Black people fought and died for the right to vote, for Miss Mott’s right to “to run for government to make sure that certain resources and certain opportunities are brought back to my community because, historically, we’ve been left out of the process,” Miss Mott says.
She declares, “We want to believe in something more than just ourselves. These issues I talk about are so much bigger than that. I don’t have all the answers. I am coming to you for your help. I am coming to you for help, your knowledge, your perspective, and a seat at the table.”
She says exercising her first amendment right to petition for redress of grievances (“to right a wrong”) will help her involve young people in local government, and will affect her children and grandchildren. “Please don’t continue to shut the millennials out of the process,” she pleads, at one point near tears.

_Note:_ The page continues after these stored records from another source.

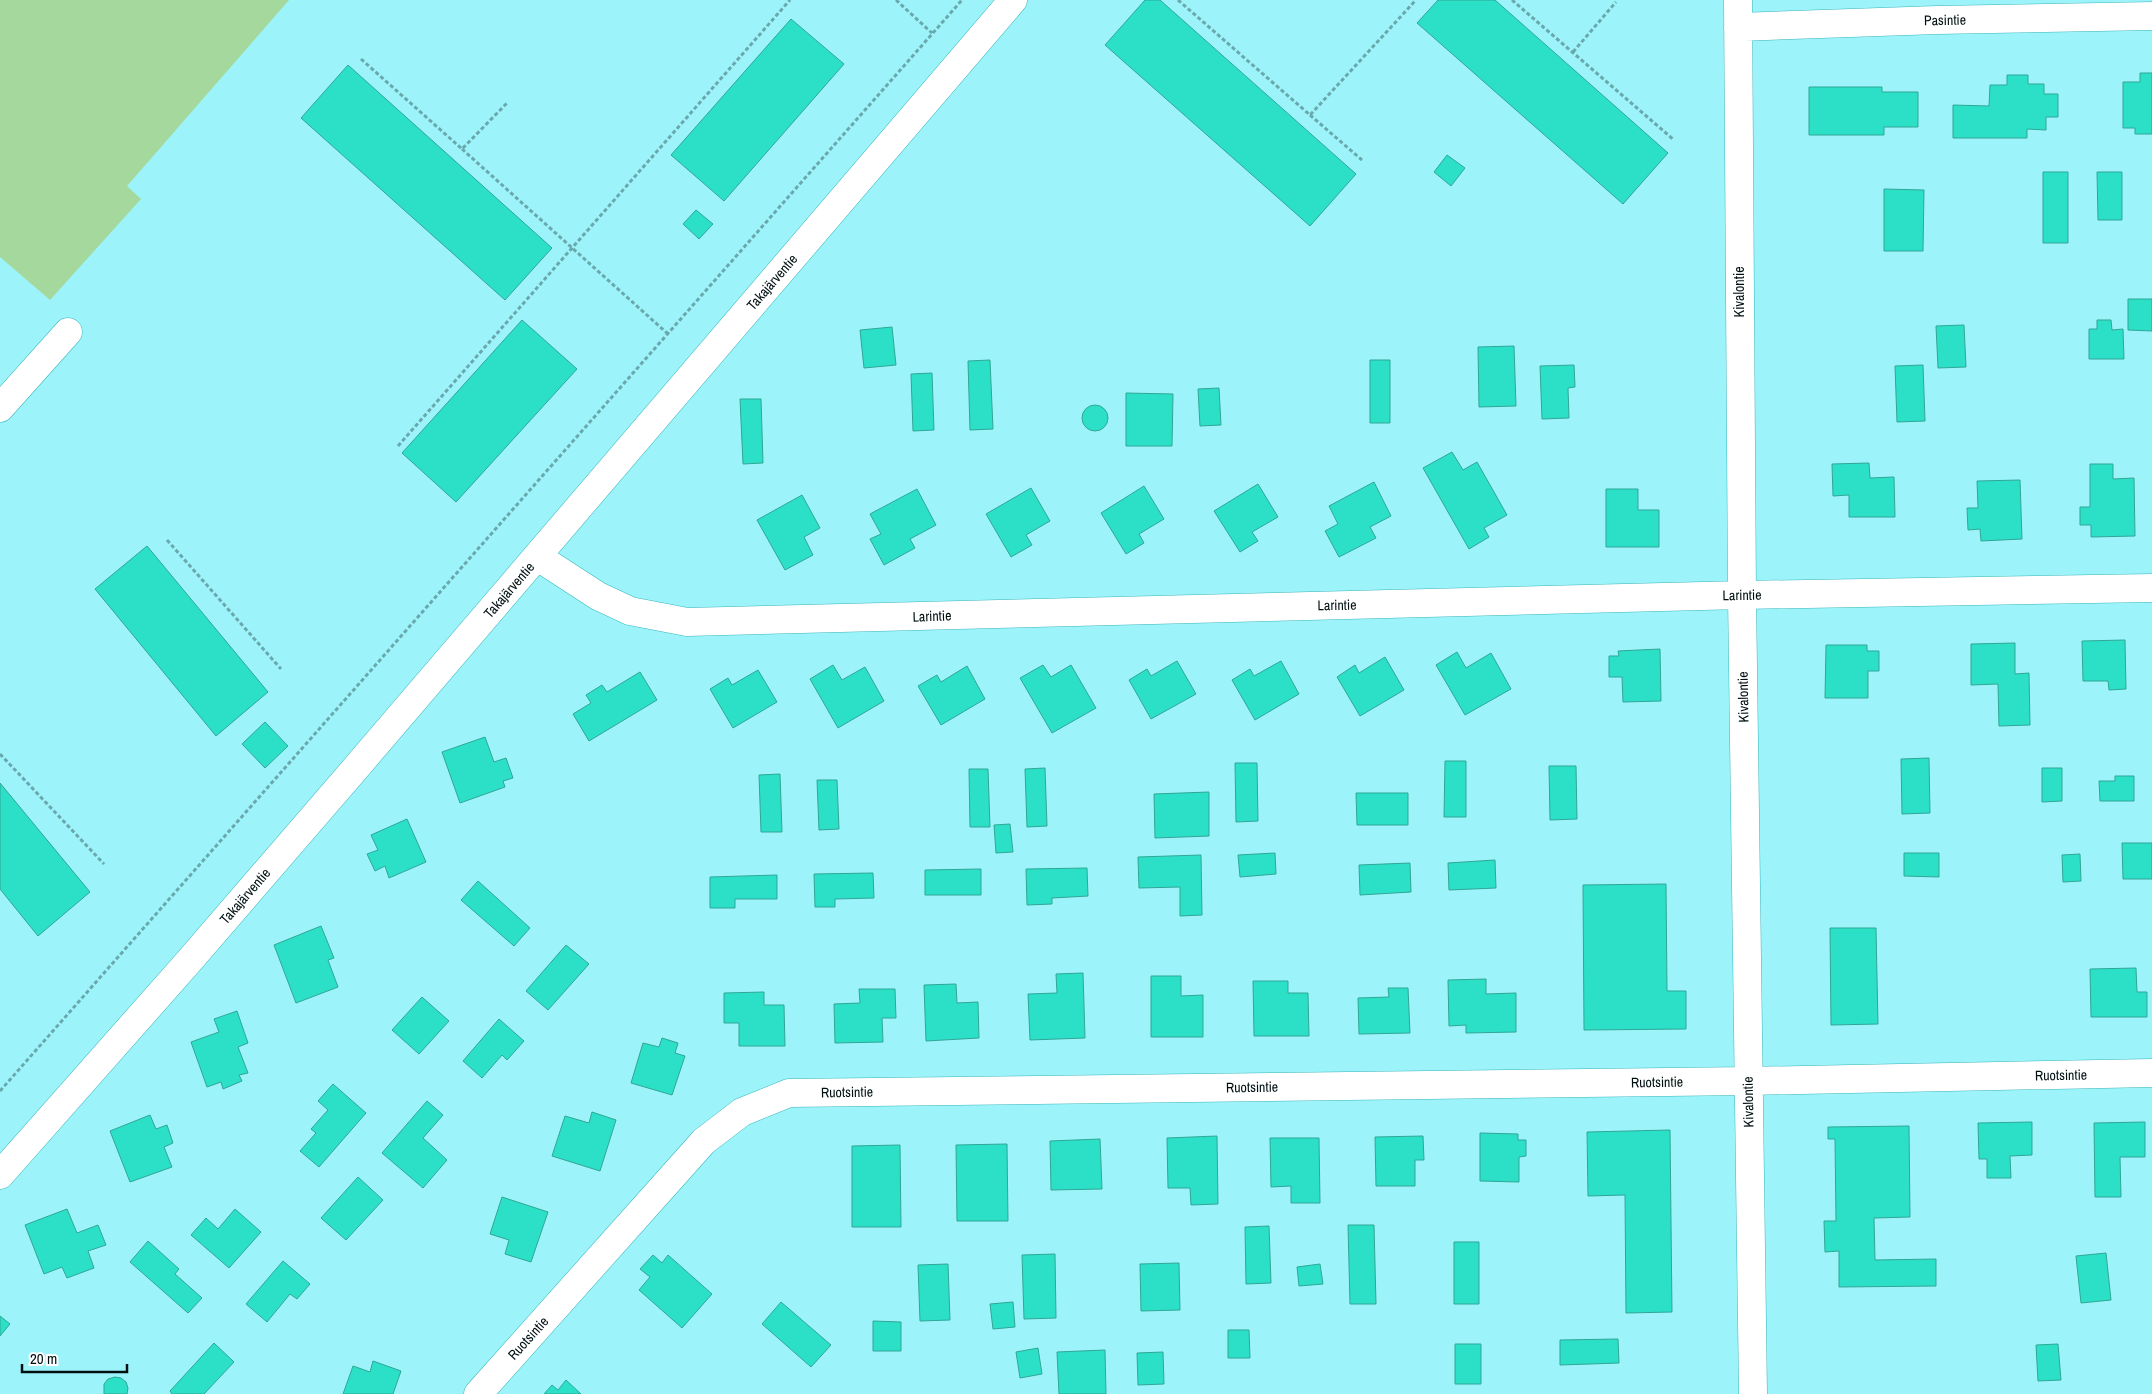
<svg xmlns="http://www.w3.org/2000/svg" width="2152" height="1394" font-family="'Archivo Narrow',sans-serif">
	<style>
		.green { fill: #a5d89c }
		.building { fill: #2ce0c8; stroke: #2fa795 }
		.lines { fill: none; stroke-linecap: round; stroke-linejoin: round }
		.minor-casing { stroke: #39b6bd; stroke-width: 29 }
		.tertiary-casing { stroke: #39b6bd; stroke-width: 29 }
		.path { stroke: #69a9ad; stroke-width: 3; stroke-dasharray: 4 2.5; stroke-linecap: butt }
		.minor { stroke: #fff; stroke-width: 28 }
		.tertiary { stroke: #fff; stroke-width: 28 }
		.labels { text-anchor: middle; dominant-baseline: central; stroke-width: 4; stroke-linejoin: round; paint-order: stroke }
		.street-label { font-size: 14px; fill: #001011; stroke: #fff }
	</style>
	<rect width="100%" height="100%" fill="#9cf4fa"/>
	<path class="green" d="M0,0H289L127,186L141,199L50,300L0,257Z"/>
	<path class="building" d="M1145,0H1160L1356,174L1310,226L1105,45Z
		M1438,0H1495L1668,153L1623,204L1417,23Z
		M791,19L844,64L724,201L671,155Z
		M348,65L552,248L505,300L301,118Z
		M2140,73H2152V134H2135V128H2123V82H2140Z
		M2007,75H2028V84H2044V94H2058V117H2046V130L2027,129V138H1953V105L1989,106L1990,85H2007Z
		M1809,87H1882V92H1918V127H1884V135H1809Z
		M1447,155L1465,168L1451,186L1434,172Z
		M2043,172H2068V243H2043Z
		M2097,172H2122V220H2098Z
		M1884,189L1924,190L1923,251H1884Z
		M696,210L713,224L699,239L683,224Z
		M2128,299H2152V331L2128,330Z
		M522,320L577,369L456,502L402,453Z
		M2097,320H2111L2112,330L2123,329L2124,359H2089V329H2097Z
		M1964,325L1966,367L1938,368L1936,326Z
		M892,327L896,365L864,368L860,330Z
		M1514,346L1516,406L1479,407L1478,347Z
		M990,360L993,429L970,430L968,361Z
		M1370,360H1390V423H1370Z
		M1574,365L1575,387L1568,388L1569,418L1542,419L1540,366Z
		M1923,365L1925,421L1897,422L1895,366Z
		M932,373L934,430L913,431L911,374Z
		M1219,388L1221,425L1200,426L1198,389Z
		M1126,393L1173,394L1172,446H1126Z
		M740,399H761L763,463L743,464Z
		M1082 418a13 13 0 1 1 26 0a13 13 0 1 1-26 0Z
		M1452,452L1463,470L1477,462L1507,515L1484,528L1489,537L1469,549L1423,468Z
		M1869,463L1870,478L1894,477L1895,517H1849V495L1833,496L1832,464Z
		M2090,464H2113V479L2134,478L2135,536L2091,537V525H2080V507H2090Z
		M2020,480L2022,539L1981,541L1980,529L1968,530L1967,508H1978L1977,481Z
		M1374,482L1391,516L1370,527L1376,538L1339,557L1325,531L1338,524L1329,506Z
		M1258,484L1278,517L1252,532L1258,541L1240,552L1214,511Z
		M1144,486L1164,519L1139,534L1144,543L1126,554L1101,513Z
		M1031,488L1050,521L1026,535L1032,545L1011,557L986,514Z
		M917,489L936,525L910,539L915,548L884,565L870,539L881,534L870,514Z
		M1606,489H1638V510H1659V547H1606Z
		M802,495L820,528L804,537L813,555L785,570L757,520Z
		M147,546L268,692L216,736L95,589Z
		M2125,640L2126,689L2109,690L2108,681H2083L2082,641Z
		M2015,643V674L2029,673L2030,725L1999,726L1998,684L1971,685V644Z
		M1826,645H1867V651H1879V671H1868V698H1825Z
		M1660,649L1661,701L1623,702L1622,677H1609V656H1619L1618,651Z
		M1457,652L1466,668L1491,653L1511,689L1465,715L1436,665Z
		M1385,657L1404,690L1360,716L1337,677L1355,665L1359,673Z
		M1177,661L1196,694L1151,719L1129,680L1147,669L1151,676Z
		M1281,661L1299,694L1255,720L1232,680L1250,669L1254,676Z
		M833,665L842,680L865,667L884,701L838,728L810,679Z
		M1043,665L1051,677L1071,665L1096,708L1052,733L1020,678Z
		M967,666L985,699L941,725L918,686L937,675L941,682Z
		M758,670L777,702L733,728L710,689L728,678L732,685Z
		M640,672L657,700L589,741L573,714L591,703L586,695L602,685L607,692Z
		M265,722L288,746L265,768L242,744Z
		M485,737L494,762L506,758L513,778L503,781L505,787L460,803L442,752Z
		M1929,758L1930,813L1902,814L1901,759Z
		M1445,761H1466V817H1444Z
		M1235,763H1257L1258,821L1236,822Z
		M1549,766H1576L1577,819L1550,820Z
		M1045,768L1047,826L1027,827L1025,769Z
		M2042,768H2062V801L2042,802Z
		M969,769H988L990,827H970Z
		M780,774L782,832H761L759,775Z
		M2115,776H2134V801H2100L2099,781H2115Z
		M817,780H837L839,829L819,830Z
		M0,783L90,892L38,936L0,889Z
		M1209,792V836L1155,838L1154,794Z
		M1356,793H1408V825H1357Z
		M407,819L426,862L389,878L385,866L375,871L367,854L378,850L371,835Z
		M1010,824L1013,852L996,853L994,825Z
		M2122,843H2152V879H2123Z
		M1275,853L1276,874L1240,877L1238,855Z
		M1904,853H1939V877L1904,876Z
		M2080,854L2081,881L2063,882L2062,855Z
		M1201,855L1202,915L1180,916V887L1139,888L1138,857Z
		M1495,860L1496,888L1449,890L1448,863Z
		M1410,863L1411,892L1360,895L1359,865Z
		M1087,868L1088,896L1052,898V904L1027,905L1026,869Z
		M981,869V895H925V870Z
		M873,873L874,898L835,899V907H815L814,874Z
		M777,875V899H735V908H710V877Z
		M478,881L530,928L514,946L461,900Z
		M1666,884L1667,991H1686V1029L1584,1030L1583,885Z
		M321,926L334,958L328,960L338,987L296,1003L274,945Z
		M1830,928H1876L1878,1024L1831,1025Z
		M566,945L589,964L548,1010L526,991Z
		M2136,968L2137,992H2147V1017H2091L2090,969Z
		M1083,973L1085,1038L1030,1040L1028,994L1057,993L1056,974Z
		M1151,976H1181V996L1203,995V1037H1151Z
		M1486,979V994L1516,993V1032L1466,1033V1025L1449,1026L1448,980Z
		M1253,981H1288V993H1308L1309,1036H1254Z
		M956,984L957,1003L978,1002L979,1038L926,1041L924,985Z
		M1388,988H1408L1410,1033L1359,1034L1358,998L1389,997Z
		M859,989H895L896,1018H882L883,1042L835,1043L834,1004L860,1003Z
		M764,992V1005H784L785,1046H739V1023H724V993Z
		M422,997L449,1021L419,1054L392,1030Z
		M237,1011L248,1043L238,1047L248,1073L239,1075L242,1081L223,1089L221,1082L207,1087L191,1042L219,1032L214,1019Z
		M499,1019L524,1041L507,1060L502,1055L482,1078L463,1061Z
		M662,1038L678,1043L675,1053L685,1056L672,1095L631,1083L643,1043L659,1047Z
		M333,1084L366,1113L319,1167L300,1151L316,1133L311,1129L328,1110L318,1101Z
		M427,1101L443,1115L423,1138L447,1160L423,1188L382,1153Z
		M592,1112L616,1120L600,1171L552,1156L565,1116L589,1123Z
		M150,1115L156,1129L167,1125L173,1143L164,1147L172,1167L130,1182L110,1131Z
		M2032,1122V1155L2010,1156L2011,1178H1987V1159H1979L1978,1123Z
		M2145,1122V1157H2120L2121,1197H2095L2094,1123Z
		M1909,1126L1910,1217L1874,1218L1875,1260L1936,1259V1286L1839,1287V1251L1825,1252L1824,1221H1836L1835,1139H1828V1127Z
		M1670,1130L1672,1312L1626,1313L1625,1195L1588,1196L1587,1132Z
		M1480,1133L1518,1134V1140H1526V1156L1519,1157V1182L1480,1181Z
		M1217,1136L1218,1204L1191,1205L1190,1188H1168L1167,1138Z
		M1423,1136L1424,1160H1415V1186H1376L1375,1137Z
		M1270,1138H1319L1320,1203H1291V1186L1271,1187Z
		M1100,1139L1102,1189L1051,1190L1050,1141Z
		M1007,1144L1008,1221H957L956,1145Z
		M900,1145L901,1227H852V1146Z
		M358,1177L383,1200L346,1240L321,1218Z
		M502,1197L548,1212L531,1262L505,1254L509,1240L490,1234Z
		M67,1209L77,1233L98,1225L106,1245L88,1251L94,1268L67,1278L62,1267L44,1274L25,1225Z
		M235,1209L261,1232L229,1268L191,1235L206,1218L218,1229Z
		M1348,1225H1374L1376,1304H1350Z
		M1269,1226L1271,1283L1246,1284L1245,1227Z
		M148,1241L179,1269L175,1274L202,1298L188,1313L130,1262Z
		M1454,1242H1479V1304H1454Z
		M2106,1253L2111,1300L2081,1303L2076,1256Z
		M1055,1254L1056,1318L1024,1319L1022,1255Z
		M653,1255L662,1263L668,1255L712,1294L682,1328L639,1290L650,1277L640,1269Z
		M283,1261L310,1284L297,1299L290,1294L267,1322L246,1304Z
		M1179,1263L1180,1310L1141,1311L1140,1264Z
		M948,1264L950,1320L920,1321L918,1265Z
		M1320,1264L1323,1284L1299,1286L1297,1267Z
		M781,1302L831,1345L811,1367L762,1324Z
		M1013,1302L1015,1327L993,1329L990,1304Z
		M0,1316L10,1324L0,1336Z
		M873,1321L901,1322V1351H873Z
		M1228,1330H1249L1250,1358H1228Z
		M1618,1339L1619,1363L1560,1365V1340Z
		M214,1343L234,1362L204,1394H172L170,1391Z
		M1455,1344H1481V1384H1455Z
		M2058,1344L2061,1380L2038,1381L2036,1345Z
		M1038,1348L1042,1374L1020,1378L1016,1352Z
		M1105,1350L1106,1394H1059L1057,1352Z
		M1163,1352L1164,1384L1138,1385L1137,1353Z
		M373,1361L401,1371L393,1394H343L353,1366L370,1372Z
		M115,1377L121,1378L126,1382L128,1388L127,1394H104V1384L108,1379Z
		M566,1380L581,1394H544L552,1385L558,1390Z"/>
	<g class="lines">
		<g class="minor-casing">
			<path id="minor" d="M1738,0L1742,595L1753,1394
				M1738,27L1937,20L2152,16
				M0,408L68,332
				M538,557L598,596L630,611L687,622L1742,595L2152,588
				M478,1394L704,1141L742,1112L789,1093L1748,1081L2152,1073"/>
		</g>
		<g class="tertiary-casing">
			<path id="tertiary" d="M0,1175L190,960L360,763L1013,0"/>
		</g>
		<path class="path" d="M896,0L932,33
			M1178,0L1310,115L1416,0
			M1512,0L1674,140
			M1573,52L1616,2
			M361,59L462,149L508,102
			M1310,115L1362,160
			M462,149L668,334
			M398,446L790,0
			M167,540L281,669
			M0,754L104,864
			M0,1091L962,0"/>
		<use href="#minor" class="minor"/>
		<use href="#tertiary" class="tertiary"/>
	</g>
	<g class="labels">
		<g class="street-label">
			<text transform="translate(1945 20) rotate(-1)">Pasintie</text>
			<text transform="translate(772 282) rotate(-49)">Takajärventie</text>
			<text transform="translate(1739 292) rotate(-90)">Kivalontie</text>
			<text transform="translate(509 590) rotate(-49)">Takajärventie</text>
			<text transform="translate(1742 595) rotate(-1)">Larintie</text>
			<text transform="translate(1337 605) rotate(-1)">Larintie</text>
			<text transform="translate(932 616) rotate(-2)">Larintie</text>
			<text transform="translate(1743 697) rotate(-91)">Kivalontie</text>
			<text transform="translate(245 896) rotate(-49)">Takajärventie</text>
			<text transform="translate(2061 1075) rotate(-1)">Ruotsintie</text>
			<text transform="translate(1657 1082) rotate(-1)">Ruotsintie</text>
			<text transform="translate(1252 1087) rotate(-1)">Ruotsintie</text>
			<text transform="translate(847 1092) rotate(-1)">Ruotsintie</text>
			<text transform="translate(1748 1102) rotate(-91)">Kivalontie</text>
			<text transform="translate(528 1338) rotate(-48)">Ruotsintie</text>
		</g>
	</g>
	<path d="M22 1364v8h105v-8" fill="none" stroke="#001011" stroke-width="2.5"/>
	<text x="30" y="1364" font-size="15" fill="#001011" stroke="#ffffff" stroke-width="4" paint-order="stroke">20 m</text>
</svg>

“Please don’t continue to ignore us.”
It’s not clear Tuesday whether the changes Miss Mott seeks are more state welfare programs offered as a positive benefit according to progressive Democrat Party thinking, or a scaling back of state interventions (such as police activity) in the constitutional and libertarian school of thought. Miss Mott, however, increasingly promotes local, personal and family solutions to social problems on her popular talk show daily at 92.7 FM at 11 a.m. weekdays.
Meanwhile, cops gin up community spirit
An encouraging backdrop to the politicking over city administration is the continuing erosion of public regard for policing, which in Chattanooga consumes more than F$70 million in property and sales tax receipts a year and pours 500 sworn officers into the streets.
Departments across the country are taking part in National Night Out on Tuesday, a marketing event in which cops chat it up with people in neighborhoods and reinforce the Mayor Andy Berke’s community policing concept. A website for the national effort, enjoying its 35th year, says National Night Out is a “community-building campaign that promotes police-community partnerships and neighborhood camaraderie to make our neighborhoods safer, more caring places to live.”
Officers in 13 locations in Chattanooga meet those members of the public who might otherwise view cops with loathing or dread. Officers wear full armor, guns and ammo magazines, says spokesman Trevor Tomas. They do nothing to redraw the picture of militarization and “escalation” that is a chief catalyst of Miss Mott’s reforming spirit.
The group says the event seeks to restore “a true sense of community” and lets the police and the policed come ”together under positive circumstances.”
The hoopla relies on sympathetic citizens to show up. “Neighborhoods host block parties, festivals, parades, cookouts and various other community events with safety demonstrations, seminars, youth events, visits from emergency personnel, exhibits and much, much more.”
Every Thursday the department holds a citizens police academy, also an outreach program to humanize police officers and suggest the residents of Chattanooga should have an affinity with officers and help them solve cases and maintain public order.